Finally after dreaming of being able to do some photography in my room, it has finally come to life. I’ve always loved the light in my room even before it got renovated, plus my best friend Ana gave me her awesome 1.4D lens for my birthday to get me back to something we both like: photography. I decided to finally just go for it and try my hand on some editorial food styling and photography. For my first project, I decided to take pictures of these 2 hot chocolate pitchers (or “batirol” in Filipino) that my mom uses to decorate the shelf outside my room.

I decided to borrow these beauties and go for a hot chocolate shot. Basically people hardly have these batirol and batidor (which is the wooden utensil) at home anymore so I usually make my cup of hot tablea choco using a whisk, a wooden spoon and a saucepan. I love tablea though, it is something we can be proud of (yes we can someday produce real chocolate if we had the equipment and call it Philippine chocolate!). It always reminds me of the old ways that have totally been erased from the new generations minds (including mine) because of the advent of powdered and even syrup based chocolate drinks.

Before I started taking pictures, I had to cover up my shelf on the other end of the room. I used one of my grandma’s old fabrics that I found in her stockroom. I also got some tablea pieces for propping and I also filled a small glass bottle with milk. I still need a white board to prop up and reflect the light from the other side so I can fill in the shadows on the left side of the picture. For this, I just used an old white photo album cover.

Jack was all over the place wondering what I was doing. Basically this was the first time he saw me set something up and the smell of the tablea probably set his senses off.

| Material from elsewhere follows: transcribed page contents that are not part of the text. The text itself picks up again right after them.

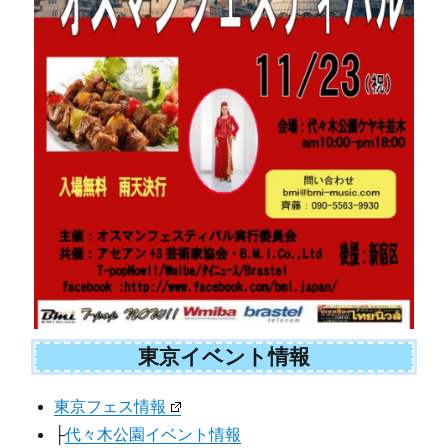
東京イベント情報
東京フェス情報
├
代々木公園イベント情報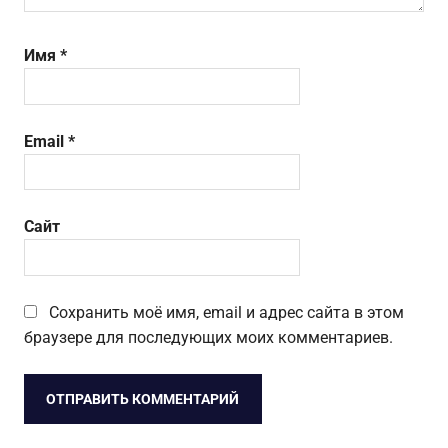
Имя
*
Email
*
Сайт
Сохранить моё имя, email и адрес сайта в этом
браузере для последующих моих комментариев.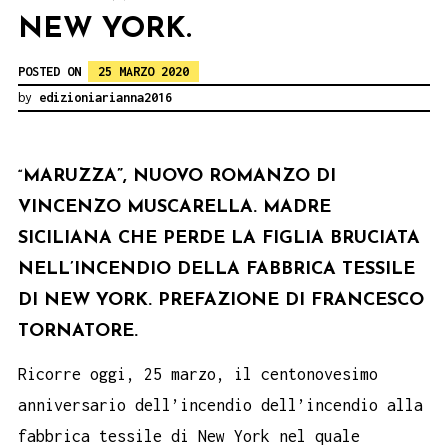
NEW YORK.
POSTED ON
25 MARZO 2020
by
edizioniarianna2016
MARUZZA”, NUOVO ROMANZO DI
“
VINCENZO MUSCARELLA.
MADRE
SICILIANA CHE PERDE LA FIGLIA BRUCIATA
NELL’INCENDIO DELLA FABBRICA TESSILE
DI NEW YORK. PREFAZIONE DI FRANCESCO
TORNATORE.
Ricorre oggi, 25 marzo, il centonovesimo
anniversario dell’incendio dell’incendio alla
fabbrica tessile di New York nel quale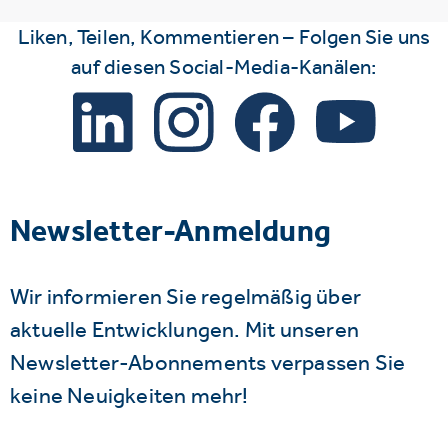
Liken, Teilen, Kommentieren – Folgen Sie uns
auf diesen Social-Media-Kanälen:
Newsletter-Anmeldung
Wir informieren Sie regelmäßig über
aktuelle Entwicklungen. Mit unseren
Newsletter-Abonnements verpassen Sie
keine Neuigkeiten mehr!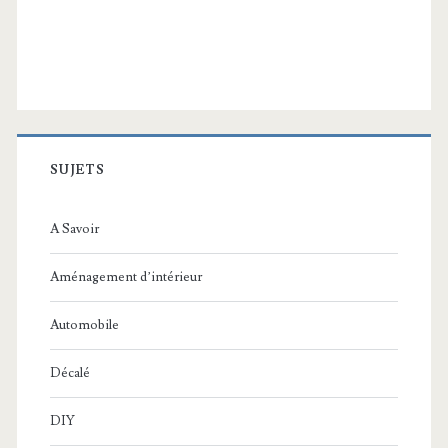
SUJETS
A Savoir
Aménagement d’intérieur
Automobile
Décalé
DIY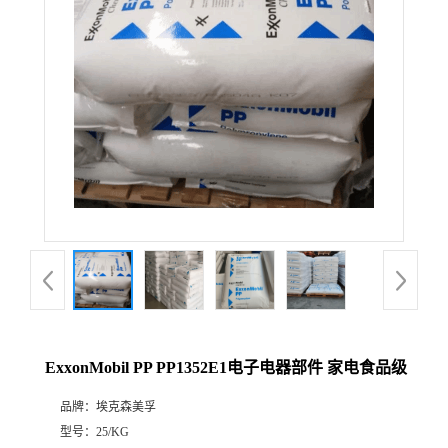
ExxonMobil PP PP1352E1电子电器部件 家电食品级
品牌：
埃克森美孚
型号：
25/KG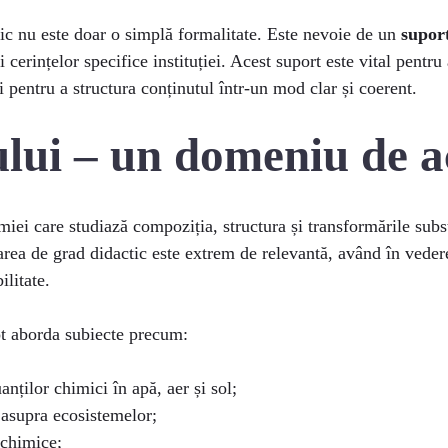
tic nu este doar o simplă formalitate. Este nevoie de un
supor
cerințelor specifice instituției. Acest suport este vital pentru 
și pentru a structura conținutul într-un mod clar și coerent.
ui – un domeniu de ac
iei care studiază compoziția, structura și transformările subs
rea de grad didactic este extrem de relevantă, având în vedere
ilitate.
pot aborda subiecte precum:
nților chimici în apă, aer și sol;
 asupra ecosistemelor;
 chimice;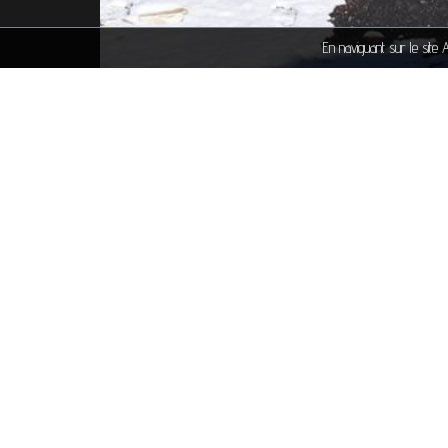
En naviguant sur le site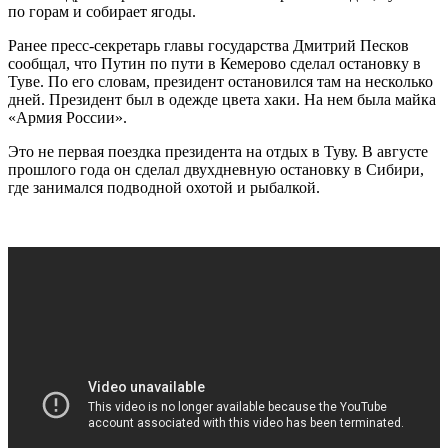
по горам и собирает ягоды.
Ранее пресс-секретарь главы государства Дмитрий Песков
сообщал, что Путин по пути в Кемерово сделал остановку в
Туве. По его словам, президент остановился там на несколько
дней. Президент был в одежде цвета хаки. На нем была майка
«Армия России».
Это не первая поездка президента на отдых в Туву. В августе
прошлого года он сделал двухдневную остановку в Сибири,
где занимался подводной охотой и рыбалкой.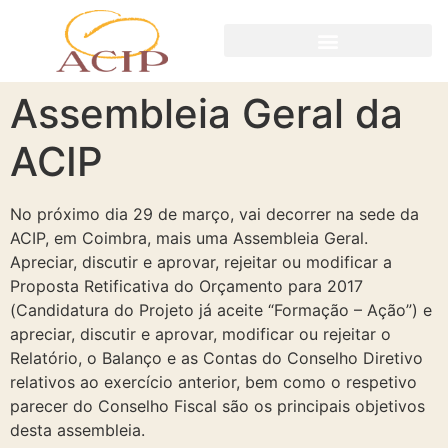
Assembleia Geral da
ACIP
No próximo dia 29 de março, vai decorrer na sede da
ACIP, em Coimbra, mais uma Assembleia Geral.
Apreciar, discutir e aprovar, rejeitar ou modificar a
Proposta Retificativa do Orçamento para 2017
(Candidatura do Projeto já aceite “Formação – Ação”) e
apreciar, discutir e aprovar, modificar ou rejeitar o
Relatório, o Balanço e as Contas do Conselho Diretivo
relativos ao exercício anterior, bem como o respetivo
parecer do Conselho Fiscal são os principais objetivos
desta assembleia.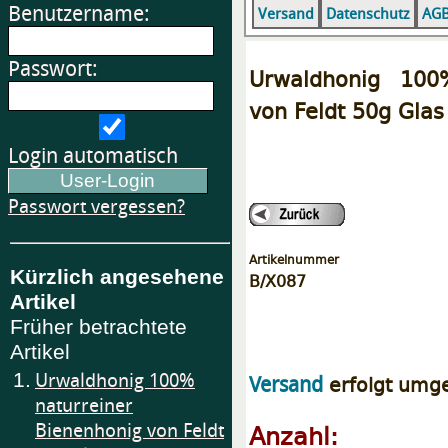
Benutzername:
Versand
Datenschutz
AG
Passwort:
Urwaldhonig 100
von Feldt 50g Glas
Login automatisch
Passwort vergessen?
Artikelnummer
Kürzlich angesehene
B/X087
Artikel
Früher betrachtete
Artikel
1.
Urwaldhonig 100%
erfolgt umg
Versand
naturreiner
Anzahl:
Bienenhonig von Feldt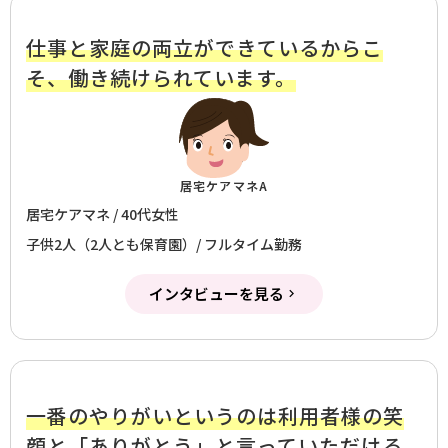
仕事と家庭の両立ができているからこ
そ、働き続けられています。
居宅ケアマネA
居宅ケアマネ / 40代女性
子供2人（2人とも保育園）/ フルタイム勤務
インタビューを見る
一番のやりがいというのは利用者様の笑
顔と「ありがとう」と言っていただける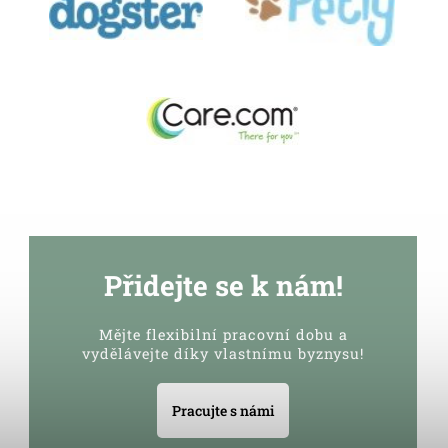
Přidejte se k nám!
Mějte flexibilní pracovní dobu a
vydělávejte díky vlastnímu byznysu!
Pracujte s námi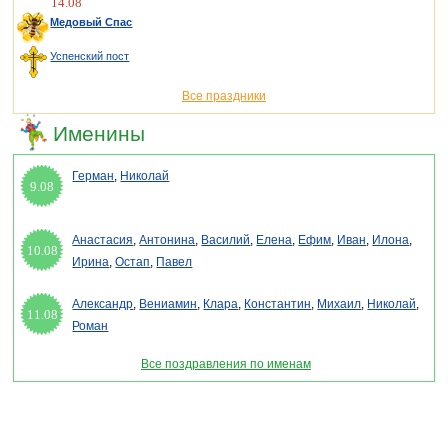
14.08
Медовый Спас
Успенский пост
Все праздники
Именины
Герман
,
Николай
9.08
Анастасия
,
Антонина
,
Василий
,
Елена
,
Ефим
,
Иван
,
Илона
,
10.08
Ирина
,
Остап
,
Павел
Александр
,
Вениамин
,
Клара
,
Константин
,
Михаил
,
Николай
,
11.08
Роман
Все поздравления по именам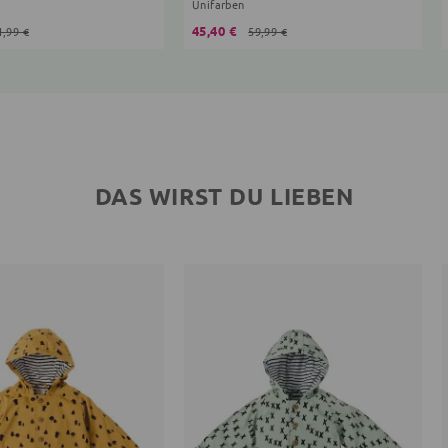
Unifarben
45,40 €
1,99 €
59,99 €
DAS WIRST DU LIEBEN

Cooking Tip: Basic Tablea Hot Chocolate

1 pc chocolate tablea (I use Antonio Pueo which can be found at any grocery, it’s just about Php 150+)

1/2 cup of water

1/2 cup of milk

sugar to taste

Over medium heat, put the tablea, milk and water in a saucepan and let it boil gently (I use a nonstick sauce pan for this so I don’t have to keep watch and worry about the tablet scorching). Using a whisk, let the tablea melt away gently by mixing the hot chocolate until the mixture is homogeneous and does not have bits and pieces falling off (although tablea hot chocolate does tend to have a little grit). You can add more tablea depending on how strong you want the chocolate or how many cups you want, you just need to adjust the liquids and of course the sugar, since tablea is usually not processed with sugar. You can make this extra special by adding cinnamon, orange peel or a vanilla bean seeds in the mixture and let it simmer for a few minutes to infuse the flavor..What I really like is that while it’s still piping hot, I drop a giant marshmallow and let it slightly cook in the heat of the chocolate.